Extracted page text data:

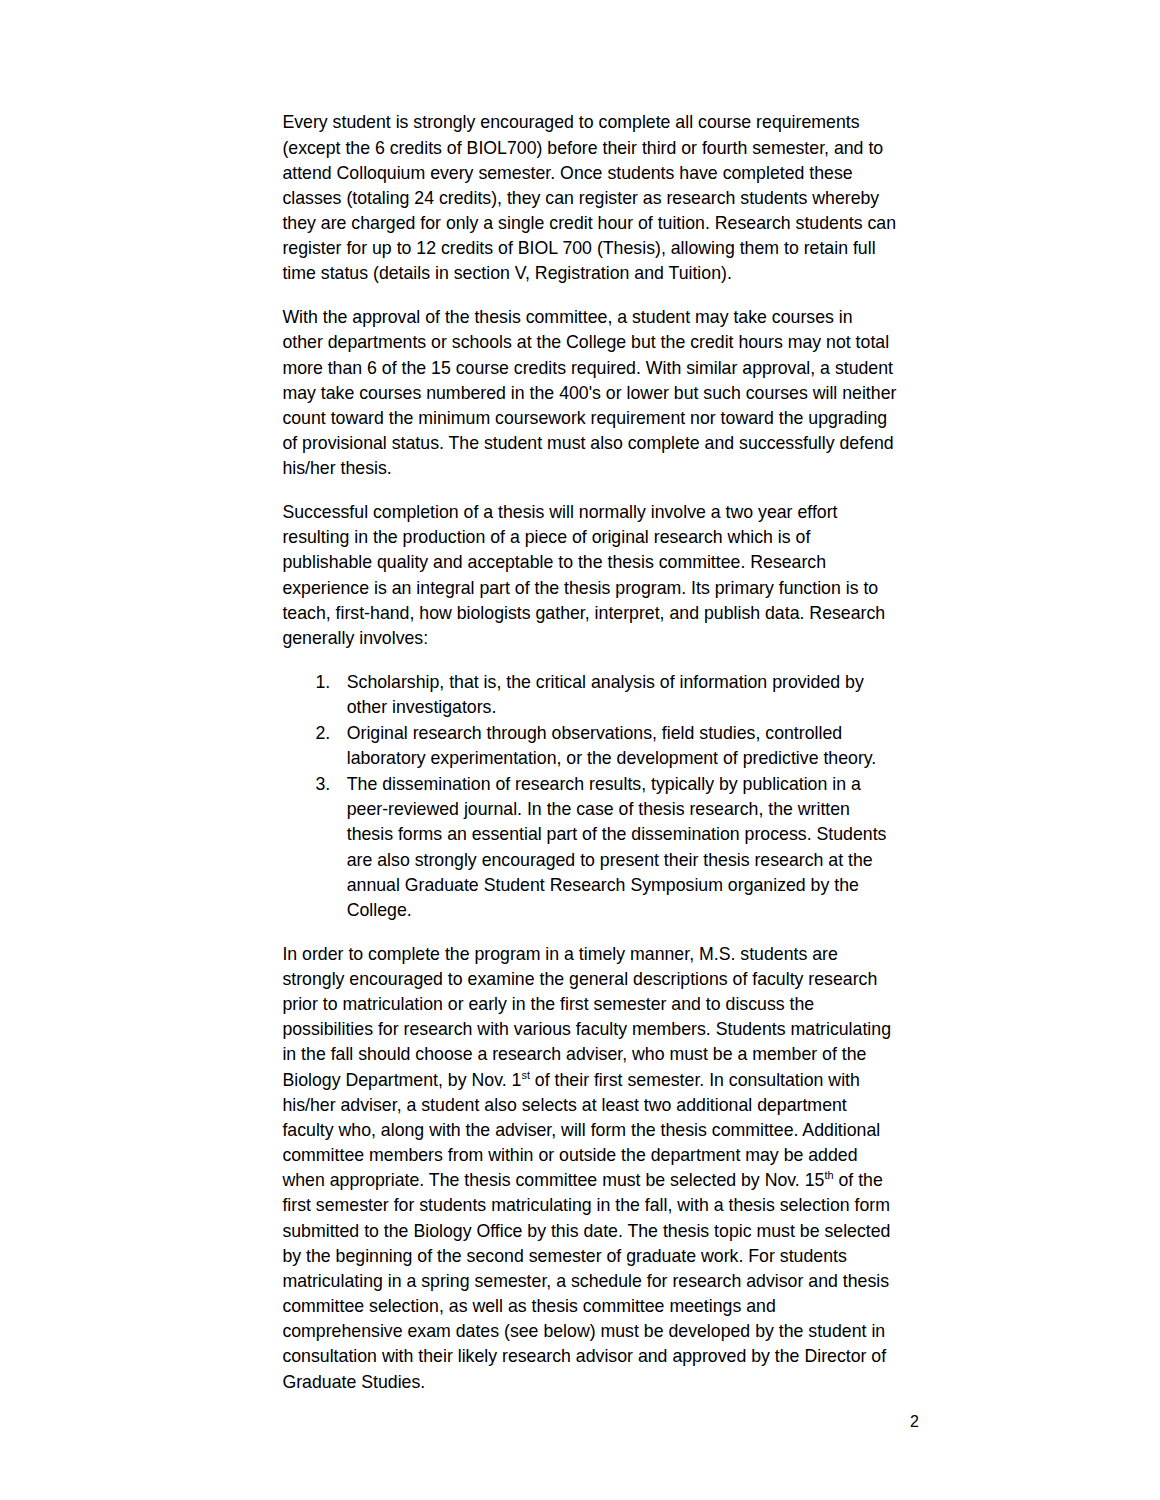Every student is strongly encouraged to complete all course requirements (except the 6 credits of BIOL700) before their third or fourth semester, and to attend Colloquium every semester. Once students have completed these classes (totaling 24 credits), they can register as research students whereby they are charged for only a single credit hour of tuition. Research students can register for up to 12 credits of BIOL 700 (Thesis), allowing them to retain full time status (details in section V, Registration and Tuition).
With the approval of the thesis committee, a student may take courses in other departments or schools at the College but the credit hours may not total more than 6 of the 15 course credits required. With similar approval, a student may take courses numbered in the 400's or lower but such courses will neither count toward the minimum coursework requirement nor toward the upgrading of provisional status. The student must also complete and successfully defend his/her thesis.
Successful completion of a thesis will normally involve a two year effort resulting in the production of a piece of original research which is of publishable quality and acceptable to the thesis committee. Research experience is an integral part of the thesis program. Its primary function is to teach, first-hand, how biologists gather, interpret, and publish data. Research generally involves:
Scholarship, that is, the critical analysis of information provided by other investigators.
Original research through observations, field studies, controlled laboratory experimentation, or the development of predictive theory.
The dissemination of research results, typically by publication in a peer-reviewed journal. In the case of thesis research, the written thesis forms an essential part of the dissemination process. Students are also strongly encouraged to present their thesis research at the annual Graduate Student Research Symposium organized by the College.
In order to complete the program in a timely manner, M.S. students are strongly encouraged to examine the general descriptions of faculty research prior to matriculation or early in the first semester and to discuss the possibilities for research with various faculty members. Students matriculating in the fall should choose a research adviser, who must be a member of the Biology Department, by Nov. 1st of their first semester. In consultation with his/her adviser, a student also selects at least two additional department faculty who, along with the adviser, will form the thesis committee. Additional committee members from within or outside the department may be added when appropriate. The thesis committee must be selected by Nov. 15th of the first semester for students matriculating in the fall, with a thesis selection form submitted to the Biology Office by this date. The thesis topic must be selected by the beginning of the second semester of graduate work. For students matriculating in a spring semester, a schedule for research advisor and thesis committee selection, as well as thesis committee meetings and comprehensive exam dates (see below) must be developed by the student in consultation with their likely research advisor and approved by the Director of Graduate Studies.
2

### WORK ITEM:
Copy only this part of the entries above: the line with "Successful completion of", the line with "The dissemination of", and the lines between, all exactly as written.

### EXPECTED ANSWER:
Successful completion of a thesis will normally involve a two year effort resulting in the production of a piece of original research which is of publishable quality and acceptable to the thesis committee. Research experience is an integral part of the thesis program. Its primary function is to teach, first-hand, how biologists gather, interpret, and publish data. Research generally involves:
Scholarship, that is, the critical analysis of information provided by other investigators.
Original research through observations, field studies, controlled laboratory experimentation, or the development of predictive theory.
The dissemination of research results, typically by publication in a peer-reviewed journal. In the case of thesis research, the written thesis forms an essential part of the dissemination process. Students are also strongly encouraged to present their thesis research at the annual Graduate Student Research Symposium organized by the College.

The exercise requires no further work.